Your task → Name each person mentioned in the news report on the mistaken Nevada earthquake alert.

Provided passage →

07-12-2025
SAN FRANCISCO: An alert that Nevada had been rocked by a 5.9-magnitude earthquake early Thursday sent phones buzzing briefly before the US Geological Survey quickly deleted the warning from its website and said it had been sent in error.
The alert for what would have been one of the largest earthquakes in the United States this year set off a chain of automatic warnings as far away as the San Francisco Bay Area as people in Dayton, Nev., and nearby Reno began to report that they had felt no shaking.
The warning was released by a USGS tool called ShakeAlert that is designed to inform people about earthquakes before they feel shaking. It was the first time the system had botched an alert since it started warning the public in October 2019, said Robert de Groot, the operations team lead for the ShakeAlert system.
Once word went out that it was a false alarm, local emergency management officials were able to “quell everyone’s expectations and slow everything down,”
Bakkedahl said. Taylor Allison, the emergency manager in Lyon County, Nev., said that residents had started calling 911 after they got the alert on their phones. Lyon County includes Dayton, where the alert had claimed that the epicenter was located.
“We were ready to activate damage assessments” before the county confirmed that it was a false alarm, Ms. Allison said.

Extracted entries →
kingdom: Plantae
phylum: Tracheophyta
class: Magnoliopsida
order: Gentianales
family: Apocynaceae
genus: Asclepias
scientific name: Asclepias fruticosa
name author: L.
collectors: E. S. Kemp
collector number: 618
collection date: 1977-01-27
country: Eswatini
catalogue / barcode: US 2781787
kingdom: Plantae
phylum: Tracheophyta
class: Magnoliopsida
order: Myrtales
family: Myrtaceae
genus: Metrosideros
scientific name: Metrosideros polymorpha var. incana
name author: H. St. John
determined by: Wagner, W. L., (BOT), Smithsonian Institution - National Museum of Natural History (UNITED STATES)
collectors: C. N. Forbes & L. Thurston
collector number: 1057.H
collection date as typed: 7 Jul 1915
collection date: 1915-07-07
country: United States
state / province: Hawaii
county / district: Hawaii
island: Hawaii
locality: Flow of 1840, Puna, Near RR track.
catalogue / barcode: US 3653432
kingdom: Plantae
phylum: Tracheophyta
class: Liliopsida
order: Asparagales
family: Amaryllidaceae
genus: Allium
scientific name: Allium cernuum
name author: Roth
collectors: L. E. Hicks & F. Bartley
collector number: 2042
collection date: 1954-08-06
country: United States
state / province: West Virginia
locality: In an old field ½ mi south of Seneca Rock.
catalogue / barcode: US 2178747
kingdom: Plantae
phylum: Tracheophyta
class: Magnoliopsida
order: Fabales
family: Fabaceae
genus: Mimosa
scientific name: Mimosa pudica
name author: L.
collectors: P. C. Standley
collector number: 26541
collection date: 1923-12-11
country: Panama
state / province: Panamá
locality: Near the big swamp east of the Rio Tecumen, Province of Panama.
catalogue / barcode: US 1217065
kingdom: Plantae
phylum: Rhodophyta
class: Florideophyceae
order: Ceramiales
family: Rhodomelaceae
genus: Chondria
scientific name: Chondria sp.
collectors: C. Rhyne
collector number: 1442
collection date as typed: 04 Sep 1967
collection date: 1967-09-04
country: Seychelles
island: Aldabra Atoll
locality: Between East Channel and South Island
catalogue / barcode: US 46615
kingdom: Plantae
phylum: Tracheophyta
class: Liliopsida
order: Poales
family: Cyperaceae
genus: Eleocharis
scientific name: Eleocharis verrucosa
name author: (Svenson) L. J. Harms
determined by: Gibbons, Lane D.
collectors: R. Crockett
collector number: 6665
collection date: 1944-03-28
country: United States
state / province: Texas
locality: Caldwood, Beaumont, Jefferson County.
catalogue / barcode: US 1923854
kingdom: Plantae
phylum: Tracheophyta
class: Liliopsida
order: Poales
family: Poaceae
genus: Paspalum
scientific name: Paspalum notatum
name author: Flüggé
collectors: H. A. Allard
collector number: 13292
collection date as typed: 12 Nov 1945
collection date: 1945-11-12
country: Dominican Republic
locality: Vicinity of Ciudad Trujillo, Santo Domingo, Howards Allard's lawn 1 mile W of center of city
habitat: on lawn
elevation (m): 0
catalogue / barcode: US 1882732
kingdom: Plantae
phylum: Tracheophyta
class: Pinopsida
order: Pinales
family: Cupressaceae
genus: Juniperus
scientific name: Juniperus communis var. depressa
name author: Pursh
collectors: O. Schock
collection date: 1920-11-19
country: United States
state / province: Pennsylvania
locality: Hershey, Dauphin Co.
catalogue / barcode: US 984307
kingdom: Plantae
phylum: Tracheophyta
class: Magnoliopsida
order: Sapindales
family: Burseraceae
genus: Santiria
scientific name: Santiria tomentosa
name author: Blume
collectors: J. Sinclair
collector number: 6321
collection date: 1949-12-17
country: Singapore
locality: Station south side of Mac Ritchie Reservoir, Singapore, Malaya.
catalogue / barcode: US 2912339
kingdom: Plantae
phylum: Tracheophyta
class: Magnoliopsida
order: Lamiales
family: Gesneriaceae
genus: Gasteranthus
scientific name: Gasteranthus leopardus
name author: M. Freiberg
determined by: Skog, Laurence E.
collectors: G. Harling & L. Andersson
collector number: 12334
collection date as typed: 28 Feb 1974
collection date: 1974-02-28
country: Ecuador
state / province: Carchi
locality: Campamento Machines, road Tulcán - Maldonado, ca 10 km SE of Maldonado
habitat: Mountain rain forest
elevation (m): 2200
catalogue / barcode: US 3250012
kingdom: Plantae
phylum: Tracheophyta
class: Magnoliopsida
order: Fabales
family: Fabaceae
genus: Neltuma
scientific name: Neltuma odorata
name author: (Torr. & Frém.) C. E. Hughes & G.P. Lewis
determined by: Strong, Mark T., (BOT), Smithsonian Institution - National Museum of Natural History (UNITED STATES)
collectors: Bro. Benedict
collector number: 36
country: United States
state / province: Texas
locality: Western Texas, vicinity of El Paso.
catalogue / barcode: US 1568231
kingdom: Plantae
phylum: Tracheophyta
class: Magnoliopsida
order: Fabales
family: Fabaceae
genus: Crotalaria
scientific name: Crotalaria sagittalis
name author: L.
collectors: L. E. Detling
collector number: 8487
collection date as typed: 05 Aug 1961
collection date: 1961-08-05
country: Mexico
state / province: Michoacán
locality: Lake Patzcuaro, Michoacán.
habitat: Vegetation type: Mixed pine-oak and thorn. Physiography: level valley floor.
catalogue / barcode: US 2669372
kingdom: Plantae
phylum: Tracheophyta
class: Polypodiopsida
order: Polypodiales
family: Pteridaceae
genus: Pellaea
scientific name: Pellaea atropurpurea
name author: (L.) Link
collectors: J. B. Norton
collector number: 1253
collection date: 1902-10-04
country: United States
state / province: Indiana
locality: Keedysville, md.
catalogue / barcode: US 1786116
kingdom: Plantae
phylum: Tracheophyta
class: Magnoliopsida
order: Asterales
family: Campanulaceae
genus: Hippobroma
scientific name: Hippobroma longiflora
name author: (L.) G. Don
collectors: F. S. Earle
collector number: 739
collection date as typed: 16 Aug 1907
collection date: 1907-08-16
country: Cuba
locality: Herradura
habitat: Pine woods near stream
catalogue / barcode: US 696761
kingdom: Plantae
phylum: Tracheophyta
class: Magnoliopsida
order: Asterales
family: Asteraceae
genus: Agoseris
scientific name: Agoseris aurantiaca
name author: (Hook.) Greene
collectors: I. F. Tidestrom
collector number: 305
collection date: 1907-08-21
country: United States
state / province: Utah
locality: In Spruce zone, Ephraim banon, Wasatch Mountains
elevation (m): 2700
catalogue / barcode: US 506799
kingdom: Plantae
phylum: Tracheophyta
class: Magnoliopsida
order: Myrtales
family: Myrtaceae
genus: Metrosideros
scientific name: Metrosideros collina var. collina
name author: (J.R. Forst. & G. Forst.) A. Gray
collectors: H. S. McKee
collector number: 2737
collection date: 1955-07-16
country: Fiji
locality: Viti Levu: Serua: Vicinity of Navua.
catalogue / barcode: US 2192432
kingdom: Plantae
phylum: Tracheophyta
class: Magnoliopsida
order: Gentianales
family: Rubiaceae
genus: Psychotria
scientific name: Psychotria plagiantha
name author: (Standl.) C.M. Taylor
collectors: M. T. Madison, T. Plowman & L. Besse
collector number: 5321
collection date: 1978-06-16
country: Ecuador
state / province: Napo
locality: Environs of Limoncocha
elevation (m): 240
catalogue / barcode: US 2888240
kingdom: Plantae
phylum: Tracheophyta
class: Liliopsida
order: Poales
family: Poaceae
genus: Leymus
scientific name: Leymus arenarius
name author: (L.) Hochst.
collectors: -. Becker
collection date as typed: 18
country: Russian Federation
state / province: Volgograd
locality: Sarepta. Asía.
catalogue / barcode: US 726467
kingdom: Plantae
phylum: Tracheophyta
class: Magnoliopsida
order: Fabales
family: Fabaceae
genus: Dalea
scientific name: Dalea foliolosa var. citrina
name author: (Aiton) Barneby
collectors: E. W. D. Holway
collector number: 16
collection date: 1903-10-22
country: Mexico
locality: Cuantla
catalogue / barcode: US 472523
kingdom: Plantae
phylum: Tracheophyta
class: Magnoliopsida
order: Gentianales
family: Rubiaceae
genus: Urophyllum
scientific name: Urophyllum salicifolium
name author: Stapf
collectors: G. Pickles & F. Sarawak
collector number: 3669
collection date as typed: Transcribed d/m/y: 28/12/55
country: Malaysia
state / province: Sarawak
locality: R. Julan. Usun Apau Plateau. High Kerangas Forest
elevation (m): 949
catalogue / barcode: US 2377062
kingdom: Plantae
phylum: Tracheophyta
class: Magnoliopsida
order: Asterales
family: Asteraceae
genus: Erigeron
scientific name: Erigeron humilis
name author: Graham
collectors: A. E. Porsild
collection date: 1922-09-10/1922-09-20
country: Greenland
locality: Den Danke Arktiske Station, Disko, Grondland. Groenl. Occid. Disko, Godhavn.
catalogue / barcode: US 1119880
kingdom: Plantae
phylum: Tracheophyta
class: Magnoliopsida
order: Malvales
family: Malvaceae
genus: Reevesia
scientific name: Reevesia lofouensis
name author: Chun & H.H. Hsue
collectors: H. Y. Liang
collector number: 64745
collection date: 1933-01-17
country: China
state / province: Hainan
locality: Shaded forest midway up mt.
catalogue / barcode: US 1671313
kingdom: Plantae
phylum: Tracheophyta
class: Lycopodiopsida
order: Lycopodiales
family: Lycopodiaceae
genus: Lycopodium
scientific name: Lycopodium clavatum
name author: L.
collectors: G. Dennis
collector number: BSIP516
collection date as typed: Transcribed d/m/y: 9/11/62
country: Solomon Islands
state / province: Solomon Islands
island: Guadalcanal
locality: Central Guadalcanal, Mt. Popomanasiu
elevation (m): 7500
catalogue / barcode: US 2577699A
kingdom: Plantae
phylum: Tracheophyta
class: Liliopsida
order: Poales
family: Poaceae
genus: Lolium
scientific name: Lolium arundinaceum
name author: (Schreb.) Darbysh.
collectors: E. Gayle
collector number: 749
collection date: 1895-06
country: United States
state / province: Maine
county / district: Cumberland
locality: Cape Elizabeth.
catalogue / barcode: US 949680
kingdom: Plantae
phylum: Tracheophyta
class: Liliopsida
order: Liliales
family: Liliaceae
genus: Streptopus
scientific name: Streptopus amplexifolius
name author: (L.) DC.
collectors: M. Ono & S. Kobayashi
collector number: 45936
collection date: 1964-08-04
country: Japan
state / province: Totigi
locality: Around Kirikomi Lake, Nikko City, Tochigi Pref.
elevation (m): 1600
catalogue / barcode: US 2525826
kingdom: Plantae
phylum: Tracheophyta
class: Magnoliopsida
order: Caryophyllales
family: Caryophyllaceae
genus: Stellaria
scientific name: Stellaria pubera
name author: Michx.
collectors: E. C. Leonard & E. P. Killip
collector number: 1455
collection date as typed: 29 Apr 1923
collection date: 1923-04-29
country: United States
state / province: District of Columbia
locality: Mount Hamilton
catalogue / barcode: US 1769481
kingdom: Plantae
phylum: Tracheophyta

Solution to the exercise → Robert de Groot, Bakkedahl, Taylor Allison